Salientando que o encontro «será recheado de mesas redondas e palestrantes de grande capacidade comunicativa e de temas disruptivos», o coordenador do GECC especifica que a conferência «Como avaliar qualidade em cuidados cardiovasculares e que critérios para um Centro de Referência?», proferida pelo Prof. António Ferreira, será um dos momentos altos da reunião.

Para este especialista, outro destaque vai para a mesa-redonda “Inovação na doença cardiovascular”, onde será debatida “a aplicação de algumas ferramentas das ciências informáticas e tecnológicas no diagnóstico e decisão médica, e que contará com quatro convidados especialistas nos temas da impressão 3D, big data, nanotecnologia e inteligência artificial”.

Quanto a mensagens que gostaria que os participantes retivessem deste encontro, Mário Jorge Amorim especifica que as mesmas estão segmentadas por grupos geracionais: “Para os mais novos, centram-se no curso formativo de ecocardiografia e nos temas relacionados com o diagnostico cardiovascular e CardioQuizz; para os mais seniores, dizem respeito aos temas de interligação com outras áreas do conhecimento e aos temas de índole política”.

Em entrevista, o Prof. Adelino Leite-Moreira, coordenador do GEDV, avança mais pormenores sobre o encontro.

 

DISCURSO DIRETO | Prof. Adelino Leite-Moreira, Coordenador do GEDV

 

Quais os objetivos da reunião deste ano?

A grande preocupação na organização desta reunião foi encontrar aspetos inovadores, mas também controversos, que unam as temáticas dos três grupos de estudo. Uma das tónicas importantes foi, desde logo, as doenças valvulares que dependem muito da imagem, nomeadamente da ecocardiografia, não só para o seu diagnóstico, como para delinear a estratégia terapêutica e avaliar os resultados. Por outro lado, muitas destas patologias têm um tratamento cirúrgico ou através de técnicas invasivas, nas quais o cirurgião pode estar envolvido.

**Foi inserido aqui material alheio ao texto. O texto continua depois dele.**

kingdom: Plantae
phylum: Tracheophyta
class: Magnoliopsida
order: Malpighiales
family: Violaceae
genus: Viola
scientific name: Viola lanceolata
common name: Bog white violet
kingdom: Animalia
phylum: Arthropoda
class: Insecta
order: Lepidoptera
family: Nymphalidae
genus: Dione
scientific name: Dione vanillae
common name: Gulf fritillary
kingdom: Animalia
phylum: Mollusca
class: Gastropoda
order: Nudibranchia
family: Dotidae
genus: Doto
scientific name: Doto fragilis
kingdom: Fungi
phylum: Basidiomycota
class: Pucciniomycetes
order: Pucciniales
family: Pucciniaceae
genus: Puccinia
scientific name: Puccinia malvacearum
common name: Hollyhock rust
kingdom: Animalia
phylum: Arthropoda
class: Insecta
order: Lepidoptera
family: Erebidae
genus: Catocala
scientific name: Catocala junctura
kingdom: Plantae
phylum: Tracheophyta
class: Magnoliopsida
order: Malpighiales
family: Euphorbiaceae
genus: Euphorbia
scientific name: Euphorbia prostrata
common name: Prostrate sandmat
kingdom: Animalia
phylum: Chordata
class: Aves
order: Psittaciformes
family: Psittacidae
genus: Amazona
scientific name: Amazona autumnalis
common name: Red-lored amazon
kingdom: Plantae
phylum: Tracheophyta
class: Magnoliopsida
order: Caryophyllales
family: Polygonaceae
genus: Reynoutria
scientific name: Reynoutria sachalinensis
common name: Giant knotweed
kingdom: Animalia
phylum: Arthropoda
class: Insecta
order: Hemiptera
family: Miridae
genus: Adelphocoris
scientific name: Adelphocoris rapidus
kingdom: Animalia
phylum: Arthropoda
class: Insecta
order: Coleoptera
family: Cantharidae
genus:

Assim, a reunião foi elaborada em torno das evoluções mais recentes nestas áreas, procurando que todas as sessões tenham, quer na equipa de moderação, como na de palestrantes, profissionais dos vários grupos de estudo, de modo a termos uma visão o mais abrangente e interdisciplinar possível. Na nossa opinião, esta estratégia de abordagem multidisciplinar tem sido a grande chave do sucesso desta iniciativa.

 

Pode avançar-nos algumas das novidades que estarão em destaque?

Vamos destacar as inovações mais recentes, como é o caso das soluções de imagem e multimodalidade de imagem, novas técnicas cirúrgicas, mas sem negligenciar as anteriores, como a abordagem minimamente invasiva e a robótica. Teremos algumas sessões sobre inovação científica, nomeadamente a nanotecnologia e a sua importância para a decisão médica, o big data e a capacidade de extração de informação dos inúmeros registos clínicos disponíveis nos hospitais que, com novas tecnologias, nos podem alicerçar melhor a interpretação desses dados e a retirada de ilações para alavancar a tomada a decisões.

Além disso, houve alguma preocupação para nos focarmos não só nos aspetos clínicos e científicos, mas também organizacionais. Tendo cada vez mais ao nosso dispor tecnologia avançada e complexa, que se associa necessariamente a custos e a doentes cada vez mais idosos, é importante discutir a capacidade de tomada de decisões, onde a questão da sustentabilidade deve ser tida em consideração.

 

O que gostaria que os participantes importassem deste encontro para a prática clínica?

Desde logo, a multidisciplinaridade. O heart team tem sido muito falado nos últimos tempos e, na minha opinião, constitui a peça fundamental para o bom acompanhamento dos doentes. Atualmente, existem várias metodologias para diagnosticar e tratar o doente que não devem ser competitivas entre si, mas antes complementares e direcionadas para oferecer o melhor tratamento a cada caso. É importante discutir com os colegas que têm competências complementares e que se debruçam sobre o mesmo problema, na medida em que isso permitirá a tomada de decisões mais corretas para o doente.

Por outro lado, a sessão sobre análise informática tem como objetivo último que se caminhe para uma Medicina personalizada, ou seja, oferecer a cada doente o melhor tratamento para ele, o que implica tomadas de decisões complexas, tendo em consideração múltiplas variáveis.